◆ DIRECTIONS ◆
In the transcribed text of the items below, change every "Futterberatung" to "Fütterungsberatung" and rewrite the lines with nothing else altered. Omit the pictures from your answer.

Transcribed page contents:
● ● ●
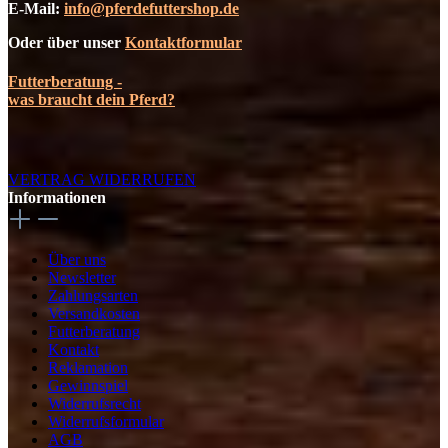
E-Mail:
info@pferdefuttershop.de
Oder über unser
Kontaktformular
Futterberatung -
was braucht dein Pferd?
VERTRAG WIDERRUFEN
Informationen
Über uns
Newsletter
Zahlungsarten
Versandkosten
Futterberatung
Kontakt
Reklamation
Gewinnspiel
Widerrufsrecht
Widerrufsformular
AGB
● ● ●
◆ TASK RESPONSE ◆
E-Mail:
info@pferdefuttershop.de
Oder über unser
Kontaktformular
Fütterungsberatung -
was braucht dein Pferd?
VERTRAG WIDERRUFEN
Informationen
Über uns
Newsletter
Zahlungsarten
Versandkosten
Fütterungsberatung
Kontakt
Reklamation
Gewinnspiel
Widerrufsrecht
Widerrufsformular
AGB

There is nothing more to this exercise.